Material for this exercise:
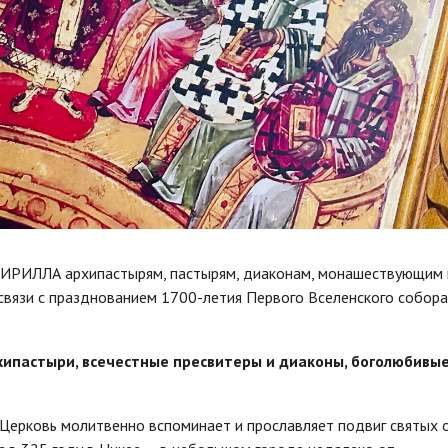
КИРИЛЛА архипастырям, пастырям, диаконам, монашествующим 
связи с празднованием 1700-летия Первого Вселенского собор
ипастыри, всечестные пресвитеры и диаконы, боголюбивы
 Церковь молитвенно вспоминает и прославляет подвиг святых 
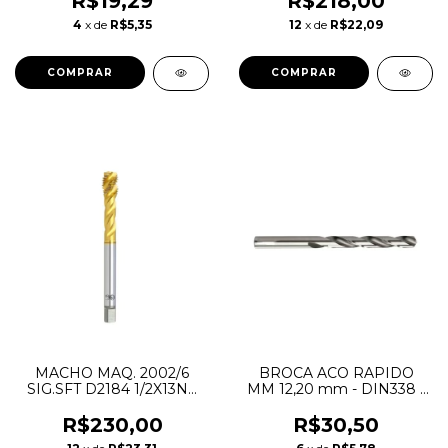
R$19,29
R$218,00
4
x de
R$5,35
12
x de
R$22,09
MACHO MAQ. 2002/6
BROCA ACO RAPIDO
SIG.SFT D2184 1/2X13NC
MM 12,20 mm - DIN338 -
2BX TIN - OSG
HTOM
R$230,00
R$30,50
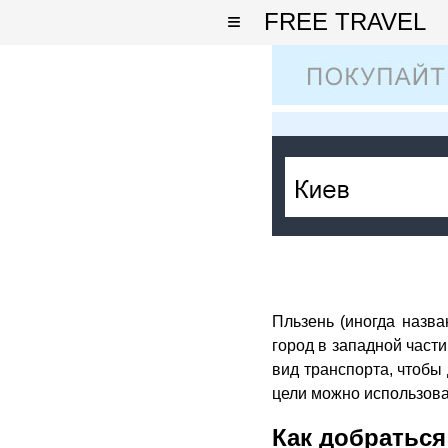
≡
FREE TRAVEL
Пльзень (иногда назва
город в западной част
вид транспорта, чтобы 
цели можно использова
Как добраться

...

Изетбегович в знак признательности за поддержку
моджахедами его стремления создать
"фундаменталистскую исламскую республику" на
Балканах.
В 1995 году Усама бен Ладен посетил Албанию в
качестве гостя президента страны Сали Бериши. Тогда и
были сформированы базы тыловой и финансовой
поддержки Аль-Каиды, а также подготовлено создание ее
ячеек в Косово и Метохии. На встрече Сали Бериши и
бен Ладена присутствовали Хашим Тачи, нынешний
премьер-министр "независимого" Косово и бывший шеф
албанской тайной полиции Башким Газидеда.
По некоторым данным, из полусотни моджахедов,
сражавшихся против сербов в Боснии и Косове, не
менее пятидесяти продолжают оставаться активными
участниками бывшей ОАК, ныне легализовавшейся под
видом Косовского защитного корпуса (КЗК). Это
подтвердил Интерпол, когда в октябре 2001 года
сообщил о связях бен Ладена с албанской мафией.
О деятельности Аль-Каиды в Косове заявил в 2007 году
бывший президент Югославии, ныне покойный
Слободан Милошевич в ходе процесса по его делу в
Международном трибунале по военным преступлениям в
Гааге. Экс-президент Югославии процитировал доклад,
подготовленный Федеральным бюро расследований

Exercise: Examine the records above and give the number of lines in which the string "Югославии" appears, with no other words.

Your solution: 2